I think part of the issue is that many people who post these questions are either converts from some other faith, which may have been one of those Protestant sects that stress “No Sunday Work” based on their interpretation of Scripture, or else they did not grow up in a very religious home, even if it was Catholic, and they are genuinely seeking what the “rule” is.
Also if you lived your whole life in a country where there were Sunday laws that closed all the businesses, and now those aren’t in force any more, along with other sweeping changes that are sometimes really contrary to Church teaching, it can be hard for folks to know what they need to do.
Fr. Altman has made a huge deal out of “don’t work on Sunday and if you do you’re committing the sin of avarice”, which is one priest’s opinion.

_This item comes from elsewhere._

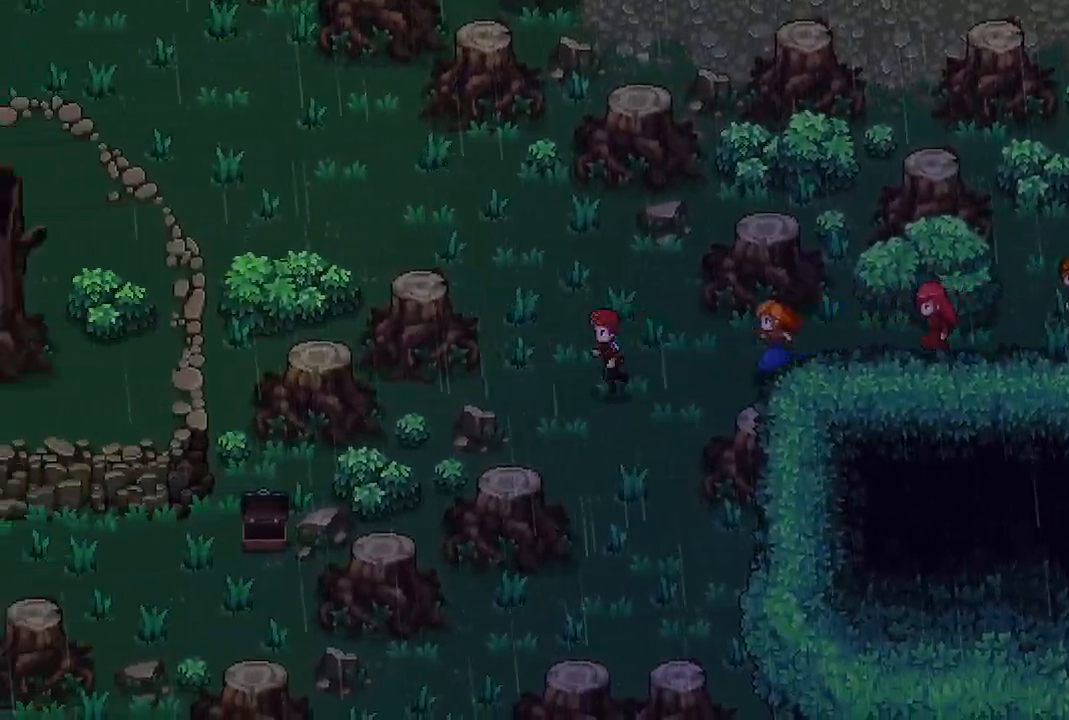
{"buttons": [], "left_stick": "up-left", "right_stick": "center", "events": [[100, "left_stick", "up-left"]]}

Other priests would give other opinions. Often there is a cultural overtone to what’s considered unnecessary vs. necessary work. I can see where people get confused.

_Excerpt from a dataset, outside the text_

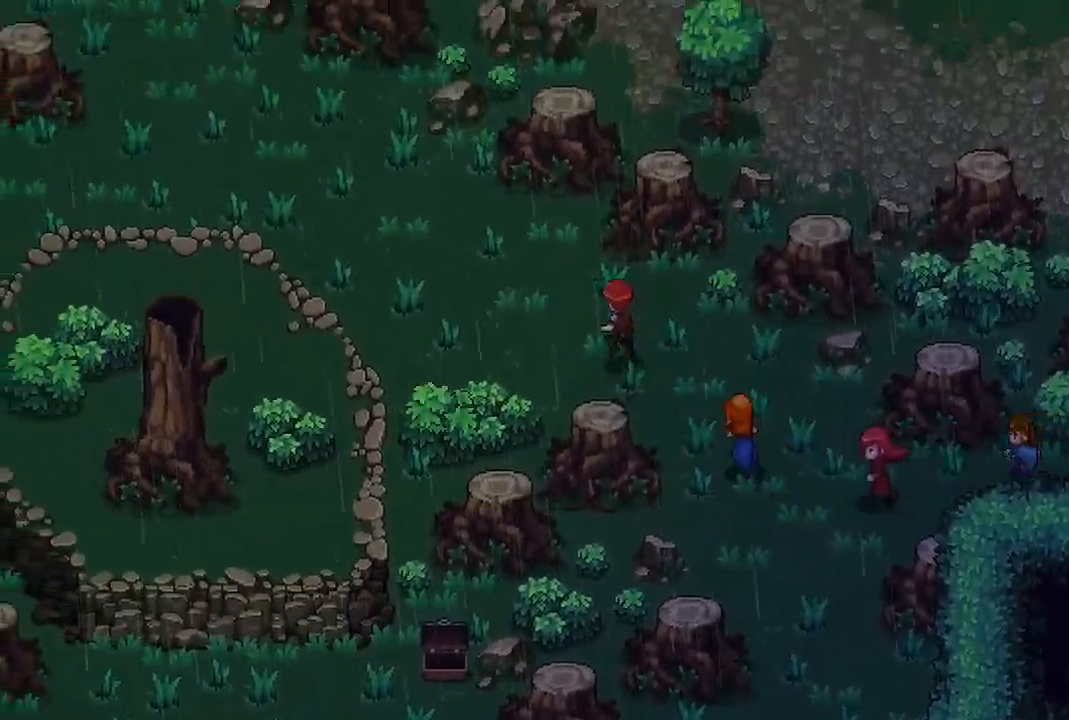
{"buttons": [], "left_stick": "left", "right_stick": "center", "events": [[100, "left_stick", "left"]]}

As a practical matter, I spent a few years living in a state that had “blue laws” that closed almost all businesses on Sundays well into the late 1980s, at which point the laws were repealed although some businesses still chose to observe them (especially businesses run by sola scriptura Protestants). It was often a lot of hassle dealing with the Sunday closures, as one would be working at an office job during most business hours all week long and then have to cram all necessary shopping and errands into a Saturday which didn’t make that day a very good “day off”, or the alternative was that you spent Saturday doing whatever you had planned for a “day off” and then went into the new week on Monday with a bunch of unfinished shopping and errands that you couldn’t do on Sunday. It was more work trying to plan around the Sunday closure than it would have been just doing the errand after Mass. We were all quite thankful to get rid of those laws. I was a regular Massgoer then and we had a priest who was older, had a PhD and was very holy and orthodox in his views, and he never said anything about Sunday blue laws.